Lasciatevi coinvolgere
Se il vostro bambino sarà consapevole che successivamente anche voi sarete coinvolti nel gioco, troverà maggiore soddisfazione e interesse nel proseguire poi il gioco autonomamente. Le attività in cui un genitore potrebbe inserirsi possono essere per esempio una sfida a nascondere e a trovare un oggetto, o percorsi semplici in sicurezza.
Abbiate pazienza
Non potete pretendere che i vostri piccoli imparino a giocare da soli in breve tempo, perchè tutti i cambiamenti necessitano di tempi lunghi. Se impareranno a giocare in modo indipendente, acquisteranno anche la capacità di elaborare emotivamente quello che sta accadendo intorno a loro, perchè nel loro gioco simbolico insceneranno situazioni che li stanno turbando: il gioco diventa quindi una terapia.
Favorire le routines
L’importante comunque è continuare in questo periodo #iorestoacasa a mantenere costante la ritualità delle abitudini quotidiane proprio per generare in lui un maggior senso di prevedibilità e sicurezza. Risulta utile continuare noi genitori a parlare con loro degli amici e delle maestre del nido ricordando particolari momenti vissuti insieme, proprio al fine di attenuare il distacco dalla loro precedente esperienza pre-scolastica, così come sarà importante prepararli al momento del rientro.
Ancora si potrebbero realizzare disegni e vari elaborati grafico-pittorici da appendere nelle pareti delle loro camerette o in altri luoghi adibiti al gioco, per favorire sempre il loro orientamento temporale e spaziale.
…e la gestione delle emozioni?
I nostri piccoli in questa fascia di età (2-6 anni) non hanno adeguati strumenti cognitivi tali da comprendere le informazioni che giungono loro dai mass-media, anzi sarebbe opportuno limitare al massimo l’esposizione a tali fonti, per cui dovrebbero essere gli adulti a filtrare queste notizie, spiegando loro per esempio che le loro vacanze così prolungate e forzate dipendono da un’influenza che sta circolando intorno a noi ma di cui i dottori si stanno occupando. D’altronde noi adulti costituiamo per loro un importante punto di riferimento su cui il bambino deve contare per controllare le sue paure e se noi ci mostriamo impauriti o agitati anche il nostro piccolo si sentirà in preda ad una realtà minacciosa.

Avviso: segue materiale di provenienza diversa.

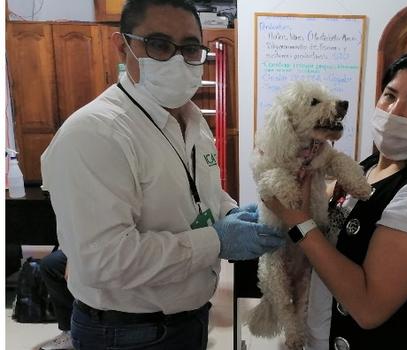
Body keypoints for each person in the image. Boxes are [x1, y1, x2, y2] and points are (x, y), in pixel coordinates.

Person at [40, 1, 284, 349]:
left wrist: (232, 213)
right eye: (158, 44)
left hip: (190, 318)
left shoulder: (193, 119)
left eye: (188, 48)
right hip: (125, 333)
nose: (176, 59)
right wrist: (217, 240)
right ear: (121, 45)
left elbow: (202, 193)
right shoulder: (94, 133)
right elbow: (104, 260)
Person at [264, 48, 407, 349]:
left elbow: (369, 308)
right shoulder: (367, 169)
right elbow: (319, 204)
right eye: (390, 95)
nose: (394, 111)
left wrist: (300, 224)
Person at [39, 250, 74, 350]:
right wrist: (71, 259)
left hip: (114, 245)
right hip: (85, 245)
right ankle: (69, 331)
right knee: (50, 264)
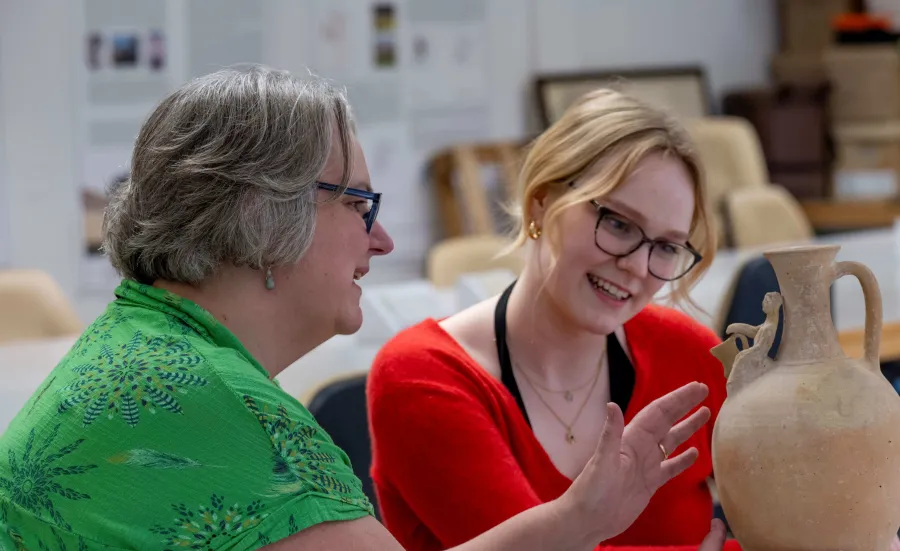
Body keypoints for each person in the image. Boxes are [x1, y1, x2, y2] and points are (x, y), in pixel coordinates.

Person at [0, 65, 725, 551]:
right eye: (358, 204)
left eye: (666, 245)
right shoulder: (218, 405)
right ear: (264, 215)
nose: (381, 239)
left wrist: (577, 519)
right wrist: (579, 520)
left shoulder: (151, 347)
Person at [366, 88, 739, 551]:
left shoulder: (688, 355)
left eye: (665, 247)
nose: (638, 268)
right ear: (541, 202)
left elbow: (792, 520)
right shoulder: (423, 378)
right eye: (619, 224)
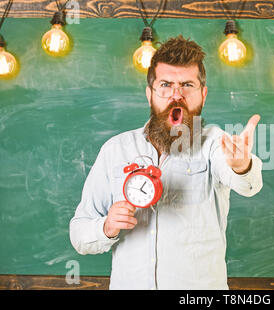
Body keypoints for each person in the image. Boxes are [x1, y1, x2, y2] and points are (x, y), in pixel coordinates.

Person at [69, 35, 263, 290]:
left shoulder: (216, 143)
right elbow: (79, 234)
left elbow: (249, 185)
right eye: (165, 84)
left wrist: (241, 165)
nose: (176, 95)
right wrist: (106, 227)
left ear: (203, 94)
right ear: (150, 94)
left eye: (187, 85)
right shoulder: (116, 150)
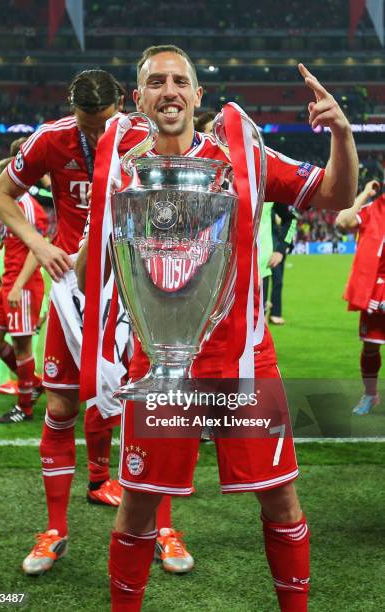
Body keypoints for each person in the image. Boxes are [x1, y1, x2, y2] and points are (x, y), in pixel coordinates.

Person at [80, 45, 358, 611]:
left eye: (180, 80)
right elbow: (97, 264)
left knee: (279, 498)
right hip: (159, 363)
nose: (169, 91)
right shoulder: (123, 170)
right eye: (155, 82)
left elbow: (336, 194)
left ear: (197, 95)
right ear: (138, 99)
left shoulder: (242, 159)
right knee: (138, 504)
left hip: (242, 360)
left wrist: (342, 136)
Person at [0, 69, 192, 576]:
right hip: (73, 294)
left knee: (149, 408)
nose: (99, 135)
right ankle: (54, 529)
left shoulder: (150, 138)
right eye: (88, 124)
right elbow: (1, 195)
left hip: (136, 290)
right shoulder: (52, 139)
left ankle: (163, 529)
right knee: (59, 404)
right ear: (70, 107)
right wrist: (40, 243)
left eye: (105, 122)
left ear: (122, 104)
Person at [0, 157, 48, 424]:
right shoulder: (8, 206)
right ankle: (32, 382)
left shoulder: (27, 207)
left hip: (22, 285)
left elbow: (39, 247)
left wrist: (18, 285)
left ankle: (24, 407)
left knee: (22, 346)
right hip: (8, 283)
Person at [336, 178, 384, 415]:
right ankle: (370, 395)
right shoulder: (373, 210)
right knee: (371, 347)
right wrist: (364, 194)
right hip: (376, 290)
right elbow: (342, 222)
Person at [260, 203, 297, 324]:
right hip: (233, 263)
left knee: (278, 281)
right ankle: (269, 308)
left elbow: (291, 219)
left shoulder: (269, 193)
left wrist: (281, 249)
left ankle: (274, 311)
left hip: (265, 260)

Mi piace concludere con questi pensieri di Antonella Lattanzi:
In questi giorni di chiusura manca a noi tutti l’aria contro la pelle ma presto ci sarà “un’aria tutta diversa che soffia energia vitale dentro di noi, …un’aria piena di coraggio che soffia implacabile per le nostre strade …l’aria di cui è fatta l’immaginazione, un tornado di immaginazione che inventa il futuro che inizia il futuro adesso”.

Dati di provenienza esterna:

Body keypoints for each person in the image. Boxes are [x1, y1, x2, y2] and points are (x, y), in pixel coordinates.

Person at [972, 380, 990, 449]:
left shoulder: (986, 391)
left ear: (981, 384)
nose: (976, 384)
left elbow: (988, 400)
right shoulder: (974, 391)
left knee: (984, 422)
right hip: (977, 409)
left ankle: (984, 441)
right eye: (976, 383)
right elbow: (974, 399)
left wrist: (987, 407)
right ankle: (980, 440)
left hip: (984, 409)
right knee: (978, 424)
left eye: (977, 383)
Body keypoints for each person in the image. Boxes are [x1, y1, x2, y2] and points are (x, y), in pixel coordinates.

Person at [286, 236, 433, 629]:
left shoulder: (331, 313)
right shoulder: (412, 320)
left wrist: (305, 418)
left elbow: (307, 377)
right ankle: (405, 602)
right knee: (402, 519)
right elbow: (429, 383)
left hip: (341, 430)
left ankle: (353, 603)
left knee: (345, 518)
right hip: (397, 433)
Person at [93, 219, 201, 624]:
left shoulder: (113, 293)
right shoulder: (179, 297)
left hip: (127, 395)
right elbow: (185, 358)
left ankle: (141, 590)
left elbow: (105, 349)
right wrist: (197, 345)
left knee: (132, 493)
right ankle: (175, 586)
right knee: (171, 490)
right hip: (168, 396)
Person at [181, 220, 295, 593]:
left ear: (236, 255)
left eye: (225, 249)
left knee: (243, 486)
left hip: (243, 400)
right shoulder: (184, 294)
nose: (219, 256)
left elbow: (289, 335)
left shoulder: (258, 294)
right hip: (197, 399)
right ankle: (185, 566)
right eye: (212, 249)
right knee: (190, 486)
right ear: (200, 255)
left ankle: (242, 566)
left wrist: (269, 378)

Dalla traduzione dello schema in spagnolo di Celina Canales e da Casa per la Pace di Milano che ringrazio, questo è il mio personale schema riadattato.
“E la gente rimase a casa” è una poesia ispirata alla pandemia di coronavirus, scritta da Kitty O’ Meara, un’insegnante in pensione, della città di Madison, nel Wisconsin.

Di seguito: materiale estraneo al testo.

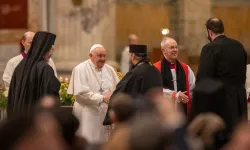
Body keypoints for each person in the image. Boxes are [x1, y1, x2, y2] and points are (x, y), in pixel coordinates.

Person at [195, 18, 248, 134]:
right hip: (240, 100)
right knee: (238, 136)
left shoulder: (209, 48)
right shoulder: (239, 46)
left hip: (221, 102)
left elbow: (203, 80)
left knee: (223, 138)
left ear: (209, 32)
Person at [67, 44, 119, 144]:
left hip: (105, 114)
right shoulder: (80, 69)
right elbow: (81, 94)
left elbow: (117, 89)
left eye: (104, 56)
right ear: (90, 55)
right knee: (88, 143)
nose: (103, 59)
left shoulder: (110, 69)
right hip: (87, 114)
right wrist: (103, 98)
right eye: (99, 55)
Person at [103, 44, 163, 125]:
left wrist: (112, 96)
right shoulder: (156, 71)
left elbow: (122, 91)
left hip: (137, 118)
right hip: (154, 116)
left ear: (133, 56)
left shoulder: (135, 73)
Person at [7, 31, 60, 118]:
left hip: (19, 117)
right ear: (44, 48)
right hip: (36, 119)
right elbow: (50, 96)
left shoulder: (21, 66)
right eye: (51, 49)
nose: (52, 54)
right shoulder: (45, 68)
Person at [154, 37, 195, 115]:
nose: (175, 50)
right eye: (171, 47)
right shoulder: (155, 68)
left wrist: (187, 99)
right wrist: (174, 95)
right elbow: (155, 89)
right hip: (162, 111)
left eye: (176, 47)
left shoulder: (185, 68)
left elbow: (193, 87)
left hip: (182, 111)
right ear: (163, 51)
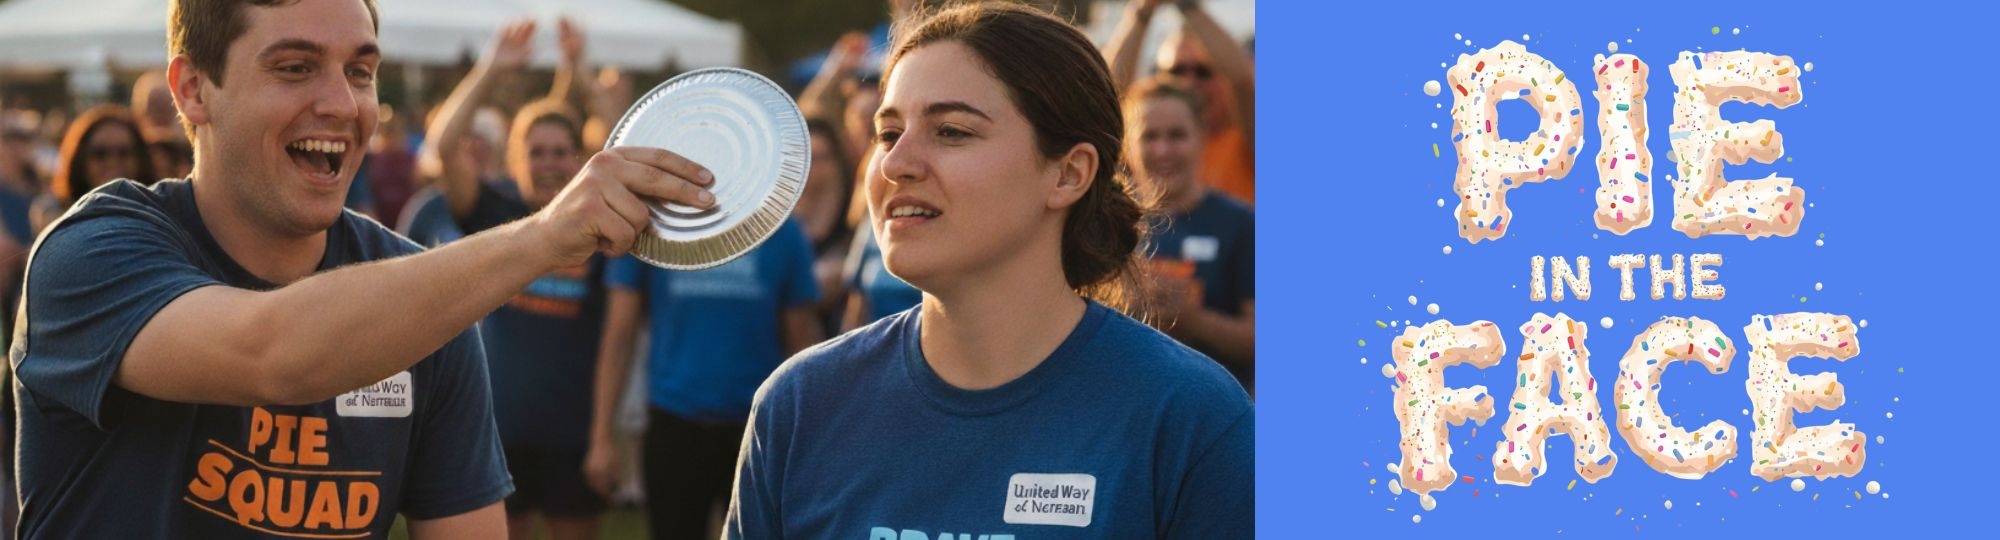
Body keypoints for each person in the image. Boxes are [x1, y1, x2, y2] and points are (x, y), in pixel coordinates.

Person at [9, 0, 717, 537]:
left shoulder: (424, 305)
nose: (342, 105)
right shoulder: (92, 250)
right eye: (294, 68)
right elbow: (275, 353)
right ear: (193, 90)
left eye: (361, 72)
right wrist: (542, 237)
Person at [725, 3, 1254, 538]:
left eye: (952, 131)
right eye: (888, 134)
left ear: (1069, 175)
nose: (894, 163)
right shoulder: (801, 404)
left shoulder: (1188, 416)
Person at [422, 17, 613, 540]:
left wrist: (581, 71)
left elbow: (622, 139)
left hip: (573, 430)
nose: (549, 164)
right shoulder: (493, 210)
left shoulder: (600, 222)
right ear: (516, 157)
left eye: (560, 152)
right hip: (496, 426)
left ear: (578, 159)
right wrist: (492, 68)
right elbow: (444, 144)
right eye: (536, 152)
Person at [1126, 77, 1255, 394]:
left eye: (1177, 135)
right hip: (1132, 406)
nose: (1163, 150)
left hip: (1215, 410)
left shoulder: (1241, 223)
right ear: (1128, 145)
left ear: (1202, 138)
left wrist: (1194, 319)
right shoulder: (1112, 226)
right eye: (1149, 136)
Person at [1105, 0, 1255, 205]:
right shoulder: (1144, 140)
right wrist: (1142, 12)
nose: (1188, 82)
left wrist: (1187, 5)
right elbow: (1108, 96)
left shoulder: (1244, 138)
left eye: (1202, 72)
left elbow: (1242, 82)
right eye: (1176, 71)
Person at [30, 104, 157, 234]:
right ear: (79, 159)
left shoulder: (160, 218)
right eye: (100, 153)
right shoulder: (55, 218)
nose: (112, 162)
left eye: (124, 153)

E la gente rimase a casa e lesse libri e ascoltò e si riposò e fece esercizi e fece arte e giocò e imparò nuovi modi di essere e si fermò e ascoltò più in profondità qualcuno meditava qualcuno pregava qualcuno ballava qualcuno incontrò la propria ombra e la gente cominciò a pensare in modo differente e la gente guarì. E nell’assenza di gente che viveva in modi ignoranti pericolosi senza senso e senza cuore, anche la terra cominciò a guarire e quando il pericolo finì e la gente si ritrovò si addolorarono per i morti e fecero nuove scelte e sognarono nuove visioni e crearono nuovi modi di vivere e guarirono completamente la terra così come erano guariti loro.